**Provided records:**

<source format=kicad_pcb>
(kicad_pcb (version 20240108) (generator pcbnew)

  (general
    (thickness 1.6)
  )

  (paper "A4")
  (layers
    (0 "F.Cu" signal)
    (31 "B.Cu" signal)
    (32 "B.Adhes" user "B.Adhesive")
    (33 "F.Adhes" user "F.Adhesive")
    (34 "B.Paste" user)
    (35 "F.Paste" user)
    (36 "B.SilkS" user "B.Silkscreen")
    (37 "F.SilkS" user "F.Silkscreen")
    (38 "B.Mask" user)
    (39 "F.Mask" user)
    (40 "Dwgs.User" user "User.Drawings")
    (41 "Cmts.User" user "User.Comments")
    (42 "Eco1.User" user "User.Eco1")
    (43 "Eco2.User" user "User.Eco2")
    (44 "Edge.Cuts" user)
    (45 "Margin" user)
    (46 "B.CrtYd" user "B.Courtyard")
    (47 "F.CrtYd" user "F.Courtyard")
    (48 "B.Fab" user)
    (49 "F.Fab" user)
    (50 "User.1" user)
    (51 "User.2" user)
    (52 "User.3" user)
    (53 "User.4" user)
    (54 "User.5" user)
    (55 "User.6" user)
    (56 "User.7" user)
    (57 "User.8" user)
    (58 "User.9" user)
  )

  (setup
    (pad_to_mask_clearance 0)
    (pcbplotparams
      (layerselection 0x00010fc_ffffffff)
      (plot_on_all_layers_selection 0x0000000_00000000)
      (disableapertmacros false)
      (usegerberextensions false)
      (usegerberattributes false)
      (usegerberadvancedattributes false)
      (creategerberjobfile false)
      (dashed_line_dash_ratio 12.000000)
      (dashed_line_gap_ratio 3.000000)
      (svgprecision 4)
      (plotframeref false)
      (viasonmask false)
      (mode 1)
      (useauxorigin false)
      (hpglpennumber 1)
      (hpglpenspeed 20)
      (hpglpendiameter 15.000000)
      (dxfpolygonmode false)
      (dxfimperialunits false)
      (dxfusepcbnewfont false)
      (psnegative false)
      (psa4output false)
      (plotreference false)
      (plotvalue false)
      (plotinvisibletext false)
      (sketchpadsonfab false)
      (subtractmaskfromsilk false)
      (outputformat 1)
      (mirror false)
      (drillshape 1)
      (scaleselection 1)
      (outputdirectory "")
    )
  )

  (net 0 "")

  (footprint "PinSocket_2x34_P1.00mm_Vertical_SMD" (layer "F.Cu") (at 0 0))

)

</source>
* * *
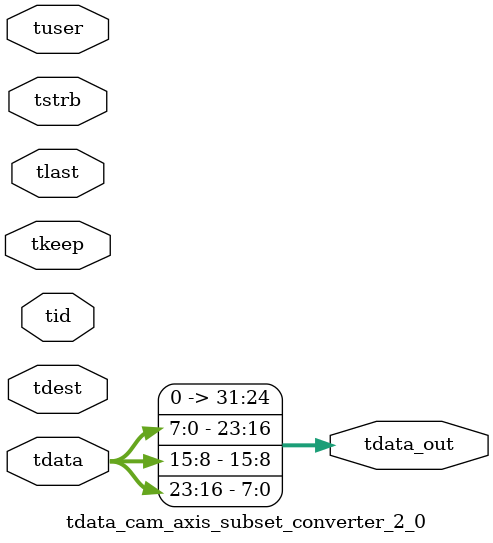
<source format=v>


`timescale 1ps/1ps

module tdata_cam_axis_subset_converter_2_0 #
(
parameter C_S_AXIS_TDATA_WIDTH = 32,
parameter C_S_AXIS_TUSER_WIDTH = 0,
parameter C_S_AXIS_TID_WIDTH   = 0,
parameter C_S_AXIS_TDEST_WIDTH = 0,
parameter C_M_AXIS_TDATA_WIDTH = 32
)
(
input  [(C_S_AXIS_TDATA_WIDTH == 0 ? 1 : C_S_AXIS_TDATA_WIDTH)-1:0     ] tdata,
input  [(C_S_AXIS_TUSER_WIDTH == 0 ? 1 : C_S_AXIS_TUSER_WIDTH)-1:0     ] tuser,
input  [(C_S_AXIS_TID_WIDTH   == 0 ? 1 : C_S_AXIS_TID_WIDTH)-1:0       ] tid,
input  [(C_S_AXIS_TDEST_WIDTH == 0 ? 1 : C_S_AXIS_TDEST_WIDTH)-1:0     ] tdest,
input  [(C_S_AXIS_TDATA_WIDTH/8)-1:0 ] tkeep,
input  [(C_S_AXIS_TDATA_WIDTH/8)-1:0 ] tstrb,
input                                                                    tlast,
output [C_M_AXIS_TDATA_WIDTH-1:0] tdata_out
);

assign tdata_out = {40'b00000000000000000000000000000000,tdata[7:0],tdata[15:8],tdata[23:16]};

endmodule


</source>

**Exercise aim:**
Everything starting at the line containing "(thickness 1.6)" and ending at the line containing "(useauxorigin false)" in the records above should be repeated exactly, and only that.

**Exercise result:**
    (thickness 1.6)
  )

  (paper "A4")
  (layers
    (0 "F.Cu" signal)
    (31 "B.Cu" signal)
    (32 "B.Adhes" user "B.Adhesive")
    (33 "F.Adhes" user "F.Adhesive")
    (34 "B.Paste" user)
    (35 "F.Paste" user)
    (36 "B.SilkS" user "B.Silkscreen")
    (37 "F.SilkS" user "F.Silkscreen")
    (38 "B.Mask" user)
    (39 "F.Mask" user)
    (40 "Dwgs.User" user "User.Drawings")
    (41 "Cmts.User" user "User.Comments")
    (42 "Eco1.User" user "User.Eco1")
    (43 "Eco2.User" user "User.Eco2")
    (44 "Edge.Cuts" user)
    (45 "Margin" user)
    (46 "B.CrtYd" user "B.Courtyard")
    (47 "F.CrtYd" user "F.Courtyard")
    (48 "B.Fab" user)
    (49 "F.Fab" user)
    (50 "User.1" user)
    (51 "User.2" user)
    (52 "User.3" user)
    (53 "User.4" user)
    (54 "User.5" user)
    (55 "User.6" user)
    (56 "User.7" user)
    (57 "User.8" user)
    (58 "User.9" user)
  )

  (setup
    (pad_to_mask_clearance 0)
    (pcbplotparams
      (layerselection 0x00010fc_ffffffff)
      (plot_on_all_layers_selection 0x0000000_00000000)
      (disableapertmacros false)
      (usegerberextensions false)
      (usegerberattributes false)
      (usegerberadvancedattributes false)
      (creategerberjobfile false)
      (dashed_line_dash_ratio 12.000000)
      (dashed_line_gap_ratio 3.000000)
      (svgprecision 4)
      (plotframeref false)
      (viasonmask false)
      (mode 1)
      (useauxorigin false)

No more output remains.